Eine neue Generation von Satelliten soll zukünftig das Magnetfeld der Erde in extrem hoher Auflösung vermessen. Für das Jahr 2010 plant die European Space Agency (ESA) mit SWARM den Start von gleich drei hochmodernen Satelliten. Diese basieren technologisch weitgehend auf der derzeit äußerst erfolgreichen CHAMP-Mission, betrieben vom GeoForschungZentrums Potdams (GFZ). Die Wissenschaftler erhoffen sich dadurch nicht nur neue Erkenntnisse über das geomagnetische Feld, sondern wollen auch neue Rohstofflager im Erdinneren aufspüren oder die Zuverlässigkeit der Navigation von Schiffen und Flugzeugen verbessern.

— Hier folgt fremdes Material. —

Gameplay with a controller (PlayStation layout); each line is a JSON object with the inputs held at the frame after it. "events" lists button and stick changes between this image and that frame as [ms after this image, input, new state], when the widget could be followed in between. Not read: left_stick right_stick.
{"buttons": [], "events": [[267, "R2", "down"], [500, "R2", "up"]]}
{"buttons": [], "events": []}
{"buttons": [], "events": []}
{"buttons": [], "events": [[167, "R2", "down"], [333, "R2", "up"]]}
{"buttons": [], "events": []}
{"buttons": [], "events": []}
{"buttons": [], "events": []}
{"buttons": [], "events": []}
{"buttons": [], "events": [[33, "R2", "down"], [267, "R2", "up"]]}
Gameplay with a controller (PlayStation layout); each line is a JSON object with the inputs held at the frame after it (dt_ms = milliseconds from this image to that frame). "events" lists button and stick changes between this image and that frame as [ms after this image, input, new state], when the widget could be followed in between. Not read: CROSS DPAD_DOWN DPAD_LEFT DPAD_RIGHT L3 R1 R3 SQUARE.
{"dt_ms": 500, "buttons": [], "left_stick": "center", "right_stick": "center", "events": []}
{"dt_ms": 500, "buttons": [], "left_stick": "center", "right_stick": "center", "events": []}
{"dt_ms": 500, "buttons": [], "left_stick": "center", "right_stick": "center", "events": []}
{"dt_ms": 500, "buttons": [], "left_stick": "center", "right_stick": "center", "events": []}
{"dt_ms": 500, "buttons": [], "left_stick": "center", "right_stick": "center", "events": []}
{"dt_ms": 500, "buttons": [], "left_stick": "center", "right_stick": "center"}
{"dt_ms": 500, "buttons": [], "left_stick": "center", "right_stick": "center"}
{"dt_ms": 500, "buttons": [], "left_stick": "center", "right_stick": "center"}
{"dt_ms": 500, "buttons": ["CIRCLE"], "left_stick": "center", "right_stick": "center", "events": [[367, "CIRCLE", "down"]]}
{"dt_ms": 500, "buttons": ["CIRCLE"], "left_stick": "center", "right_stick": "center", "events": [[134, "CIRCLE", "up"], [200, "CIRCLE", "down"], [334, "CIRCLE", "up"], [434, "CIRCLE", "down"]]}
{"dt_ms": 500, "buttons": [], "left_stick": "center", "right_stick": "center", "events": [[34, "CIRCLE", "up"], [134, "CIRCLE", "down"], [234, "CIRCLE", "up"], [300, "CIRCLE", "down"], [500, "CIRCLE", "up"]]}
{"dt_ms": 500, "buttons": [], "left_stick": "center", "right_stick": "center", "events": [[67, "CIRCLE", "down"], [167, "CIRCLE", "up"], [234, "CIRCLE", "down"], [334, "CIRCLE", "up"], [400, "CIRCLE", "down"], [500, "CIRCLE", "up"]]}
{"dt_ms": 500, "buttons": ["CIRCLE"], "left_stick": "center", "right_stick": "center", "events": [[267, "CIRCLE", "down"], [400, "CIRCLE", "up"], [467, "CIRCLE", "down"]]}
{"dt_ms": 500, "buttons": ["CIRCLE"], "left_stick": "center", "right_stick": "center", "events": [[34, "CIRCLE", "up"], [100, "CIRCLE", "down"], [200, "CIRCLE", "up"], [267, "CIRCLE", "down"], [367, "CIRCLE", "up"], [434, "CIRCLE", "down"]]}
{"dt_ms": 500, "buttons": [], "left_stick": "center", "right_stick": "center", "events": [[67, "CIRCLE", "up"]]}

Es ist nicht zu sehen, nicht zu fühlen und nicht zu schmecken: das Magnetfeld der Erde verbirgt sich vor unseren Sinnen und ist doch überaus nützlich. Denn dieser Schutzschild bewart uns vor der schädlichen kosmischen Strahlung, die ansonsten für Reisende in Flugzeugen oder Astronauten auf der Raumstation tödlich sein könnte. Doch trotz seiner enormen Wichtigkeit und der Forschungserfolge in den letzten Jahren birgt das irdische Magnetfeld immer noch viele Geheimnisse: Warum kommt es regelmäßig im Abstand von mehreren hunderttausend Jahren zu einer Umpolung, bei der die magnetischen Nord- und Südpole ihre Lage tauschen? Wie und wo genau entstehen die elektrischen Ströme im Erdinneren, die das Feld erzeugen, und welche langfristigen Folgen haben die Veränderungen des Magnetfelds auf unser Klima?
Trio im Weltall
Um dieses Geheimnis zu lüften, schickt die ESA im Jahr 2010 das Satelliten-Trio SWARM auf ihre polare Umlaufbahn ins Weltall. Zwei Satelliten fliegen in einem Abstand von 150 Kilometern exakt nebeneinander her und umkreisen die Erde in einer Höhe von 450 Kilometern. Mit großem Abstand zu diesem Zwillingspaar wird der dritte im Bunde seine Kreise in rund 530 Kilometern Höhe ziehen.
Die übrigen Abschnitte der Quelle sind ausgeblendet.